──────── Daten zur Übung ────────

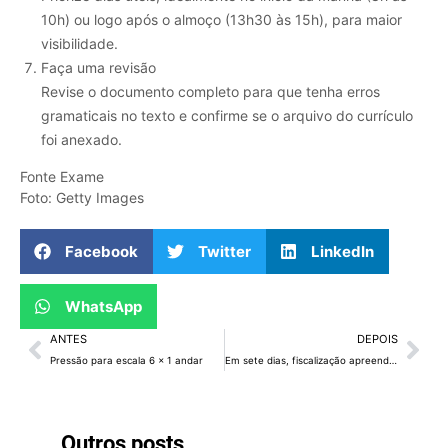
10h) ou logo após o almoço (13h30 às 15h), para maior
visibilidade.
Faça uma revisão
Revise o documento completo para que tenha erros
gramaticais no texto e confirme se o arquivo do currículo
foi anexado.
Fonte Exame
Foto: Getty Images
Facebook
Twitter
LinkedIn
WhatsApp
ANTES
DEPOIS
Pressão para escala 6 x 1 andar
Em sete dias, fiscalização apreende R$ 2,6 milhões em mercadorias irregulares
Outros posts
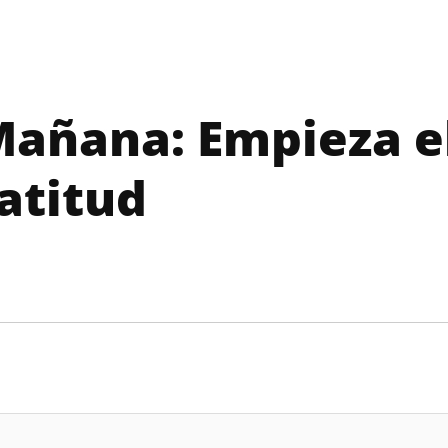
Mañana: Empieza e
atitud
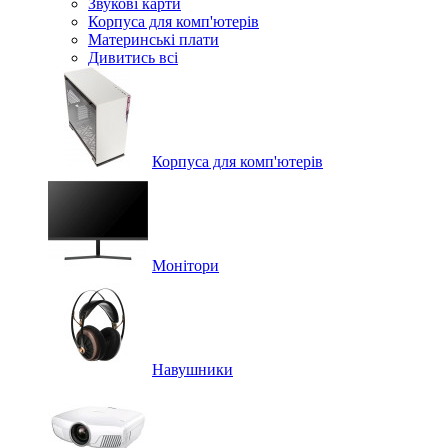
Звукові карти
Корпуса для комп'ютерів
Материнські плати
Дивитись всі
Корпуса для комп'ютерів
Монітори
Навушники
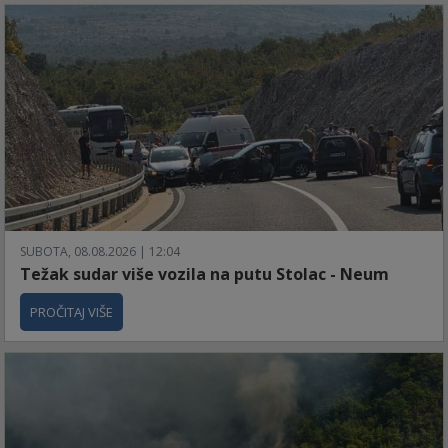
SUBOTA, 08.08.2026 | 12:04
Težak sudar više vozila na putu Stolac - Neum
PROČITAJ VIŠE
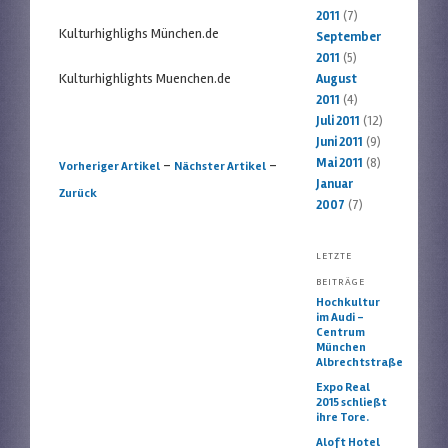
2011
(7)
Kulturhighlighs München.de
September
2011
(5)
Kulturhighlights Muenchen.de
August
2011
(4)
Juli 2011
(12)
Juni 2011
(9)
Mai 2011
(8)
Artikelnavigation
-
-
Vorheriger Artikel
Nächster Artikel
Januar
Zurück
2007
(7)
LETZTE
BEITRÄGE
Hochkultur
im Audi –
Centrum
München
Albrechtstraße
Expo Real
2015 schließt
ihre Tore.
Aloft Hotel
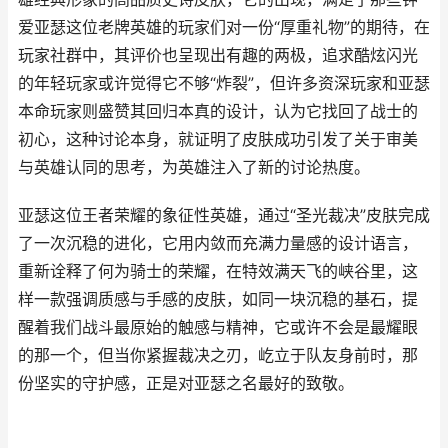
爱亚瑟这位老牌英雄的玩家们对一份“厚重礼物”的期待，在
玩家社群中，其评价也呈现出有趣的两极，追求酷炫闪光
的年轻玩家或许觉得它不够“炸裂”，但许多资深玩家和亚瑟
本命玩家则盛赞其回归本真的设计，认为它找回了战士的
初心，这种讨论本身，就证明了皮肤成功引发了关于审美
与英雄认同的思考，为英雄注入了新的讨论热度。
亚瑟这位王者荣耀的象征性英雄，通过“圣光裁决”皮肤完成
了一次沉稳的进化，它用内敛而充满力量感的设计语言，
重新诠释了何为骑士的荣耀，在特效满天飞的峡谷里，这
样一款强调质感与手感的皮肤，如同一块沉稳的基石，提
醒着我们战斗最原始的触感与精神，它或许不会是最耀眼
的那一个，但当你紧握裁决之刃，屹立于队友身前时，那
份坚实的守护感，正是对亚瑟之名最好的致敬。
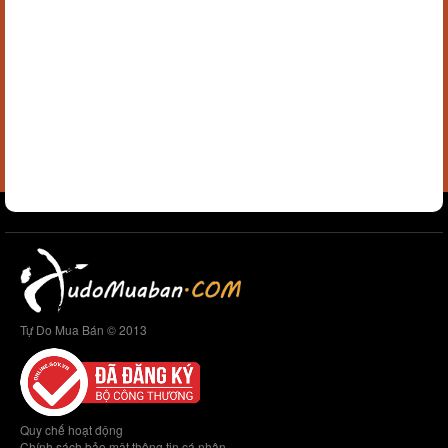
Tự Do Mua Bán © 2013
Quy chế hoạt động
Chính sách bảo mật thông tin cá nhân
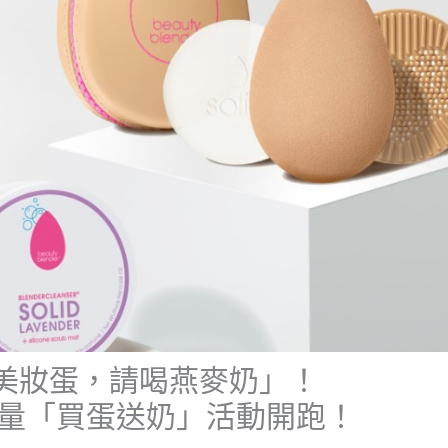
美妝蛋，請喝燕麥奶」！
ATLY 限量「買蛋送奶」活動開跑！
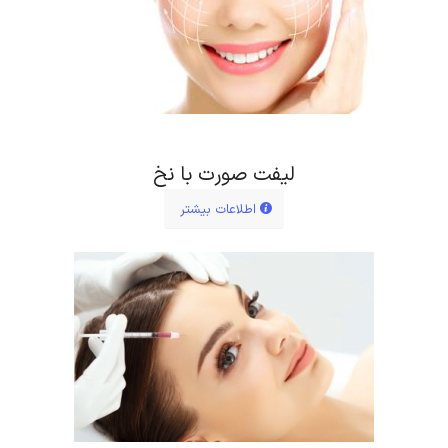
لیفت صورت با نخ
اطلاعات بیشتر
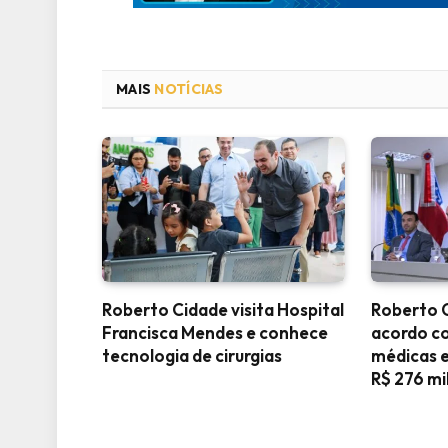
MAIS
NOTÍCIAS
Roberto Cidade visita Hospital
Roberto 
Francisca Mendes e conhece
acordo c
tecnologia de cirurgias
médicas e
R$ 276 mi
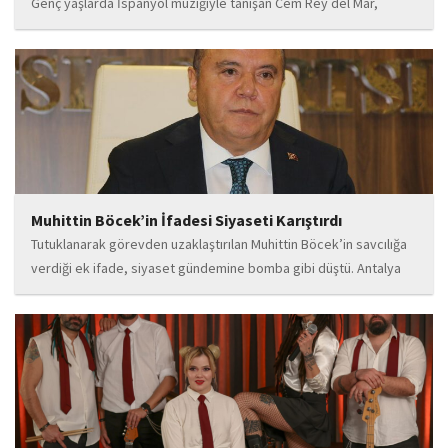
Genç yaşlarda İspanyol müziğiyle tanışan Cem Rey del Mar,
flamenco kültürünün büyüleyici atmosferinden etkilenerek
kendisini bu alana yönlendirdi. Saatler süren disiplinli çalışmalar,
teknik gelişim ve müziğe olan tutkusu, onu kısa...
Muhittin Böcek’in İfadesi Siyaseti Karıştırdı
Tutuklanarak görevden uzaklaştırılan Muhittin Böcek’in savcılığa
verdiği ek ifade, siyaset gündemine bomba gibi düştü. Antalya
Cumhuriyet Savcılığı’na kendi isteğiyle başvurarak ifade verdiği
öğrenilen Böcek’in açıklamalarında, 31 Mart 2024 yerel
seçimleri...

────────

» **Aufgabe**: Filtere aus den Datensätzen oben jede Zeile heraus, die die Zeichenfolge „Böcek“ enthält. Welche Zeilen sind das?

» **Ergebnis**:
Muhittin Böcek’in İfadesi Siyaseti Karıştırdı
Tutuklanarak görevden uzaklaştırılan Muhittin Böcek’in savcılığa
öğrenilen Böcek’in açıklamalarında, 31 Mart 2024 yerel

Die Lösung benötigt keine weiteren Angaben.